Il y a un besoin de voir émerger une génération de ce genre d'hommes de religion que je viens de décrire ; ceux qui conjuguent l'apogée des sciences islamiques avec celle des sciences modernes, car sans cela le décalage entre les musulmans et le progrès de l'humanité ne cessera de grandir. Des campagnes de critiques s'élèveront contre eux, et ils seront peut-être écartés en grands nombres des communautés européennes et de l'Amérique du Nord. De plus, les conflits entre l'Islam et l'Occident, comme la guerre des Talibans en Afghanistan, pourraient re-survenir. Les musulmans, ou pour être plus précis de larges secteurs de la population musulmane) deviendront les ennemis principaux de la civilisation occidentale et pourraient même devenir le premier ennemi de toute l'humanité.

 

B. Les Institutions

Malgré le grand besoin, ce développement si recherché des institutions religieuses musulmanes n'est pas près d'avoir lieu. Les plus grandes institutions islamiques dans le monde moderne répudient quiconque parle de la moindre réforme ou du moindre changement. S'il en est ainsi, à quoi peut-on s'attendre lorsqu'on réclame un changement complet ?

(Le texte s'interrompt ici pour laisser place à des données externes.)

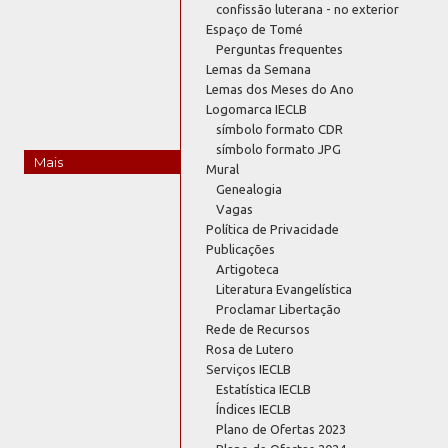
confissão luterana - no exterior
Espaço de Tomé
Perguntas frequentes
Lemas da Semana
Lemas dos Meses do Ano
Logomarca IECLB
símbolo formato CDR
símbolo formato JPG
Mais
Mural
Genealogia
Vagas
Política de Privacidade
Publicações
Artigoteca
Literatura Evangelística
Proclamar Libertação
Rede de Recursos
Rosa de Lutero
Serviços IECLB
Estatística IECLB
Índices IECLB
Plano de Ofertas 2023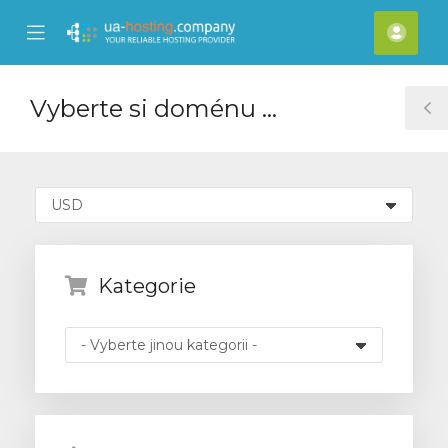
se
Mobile
Účet
ile
Menu
nu
Vyberte si doménu ...
T
S
Kategorie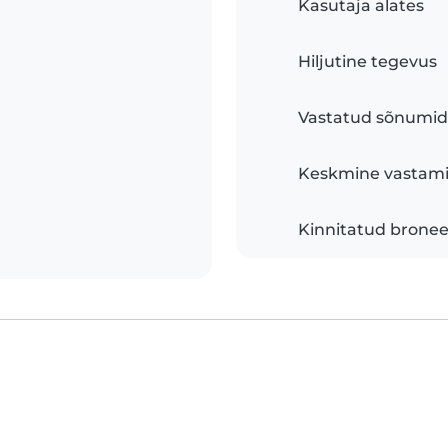
Kasutaja alates
Hiljutine tegevus
Vastatud sõnumid
Keskmine vastami
Kinnitatud brone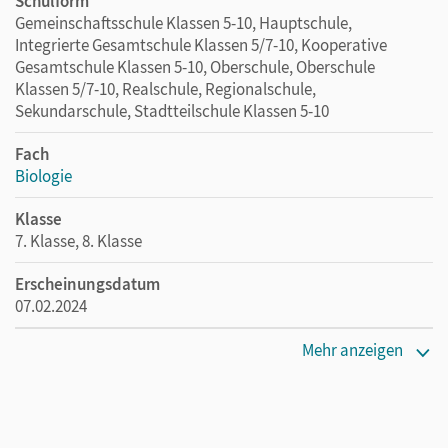
Schulform
Gemeinschaftsschule Klassen 5-10, Hauptschule,
Integrierte Gesamtschule Klassen 5/7-10, Kooperative
Gesamtschule Klassen 5-10, Oberschule, Oberschule
Klassen 5/7-10, Realschule, Regionalschule,
Sekundarschule, Stadtteilschule Klassen 5-10
Fach
Biologie
Klasse
7. Klasse, 8. Klasse
Erscheinungsdatum
07.02.2024
Maße
Mehr anzeigen
Länge: 26,7 cm, Breite: 19,4 cm, Höhe: 1,6 cm
Verlag
Cornelsen Verlag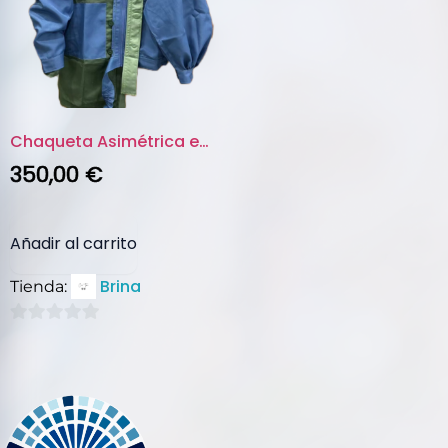
Chaqueta Asimétrica en Tonos A...
350,00
€
Añadir al carrito
Brina
Tienda:
0
de
5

Une université islamique réputée a licencié le Docteur Ahmed Sobhi Mansour car il a refusé de reconnaître les « hadiths » prophétique comme source des principes jurisprudentiels. L'université aurait dû discuter des différences de points de vue en ayant recours à des méthodes scientifiques dans le cadre d'un dialogue, et organiser des débats qui auraient permis aux théologiens d'échanger leurs opinions. Etrangement, Abou Hanifah el-Nu'man, l'un des quatre grands juristes musulmans, se trouva dans la même situation que le Docteur Ahmed Sobhi Mansour lorsqu'il décida de ne reconnaître que quelques « hadiths » prophétiques alors que d'autres les adoptaient tous. Pour être plus précis, si Abou Hanifah avait vu un livre comme le « Sahih el Boukhari » (l'authentique de Boukhari), il aurait rejeté plus de 90% de son contenu. Dans cette situation, certaines universités islamiques modernes auraient accusé Abou Hanifah d'être « kafir » (non croyant), bien qu'il ait été le premier des quatre grands juristes islamiques et qu'il ait reçu le titre de « Grand Imam ».

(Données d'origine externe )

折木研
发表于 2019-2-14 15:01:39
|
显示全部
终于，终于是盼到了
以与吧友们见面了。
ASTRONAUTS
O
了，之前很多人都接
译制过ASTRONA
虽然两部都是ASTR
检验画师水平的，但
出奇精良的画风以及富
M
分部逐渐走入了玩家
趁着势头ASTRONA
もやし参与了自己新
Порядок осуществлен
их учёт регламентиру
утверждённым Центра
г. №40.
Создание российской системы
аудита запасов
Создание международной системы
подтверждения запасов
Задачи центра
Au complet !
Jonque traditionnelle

En effet, les conditions des institutions islamiques de nos jours ne permettent pas à ces institutions de produire des hommes comme Abou Hanifah ou Averroès. Elles sont de plus en plus isolées et préoccupées par des références religieuses jaunies et fanées par le temps. Pendant des siècles, leur rôle dans l'interprétation de l'Islam s'est restreint aux textes des livres et non à leurs contextes. Il est devenu rare de trouver dans ces institutions un docte qui ait lu rien qu'un livre dans une autre langue que l'arabe.

Le changement recherché pendant longtemps dans les établissements islamiques est à présent lié à un leadership politique voulant se pencher vers une interprétation logique de l'histoire, et une vision vers l'avenir. Malheureusement, ces qualificatifs ne sont pas facilement trouvés dans les communautés islamiques. Il faut néanmoins réclamer un leadership politique qui agirait pour accomplir un changement radical de la structure de la communauté théologienne islamique, et qui voudrait harmoniser cette communauté avec l'époque de la science et le progrès de l'humanité. Sans cette force motrice, les musulmans se trouveront en confrontation avec l'humanité, ce qui sera aussi désastreux qu'une collision entre deux corps célestes.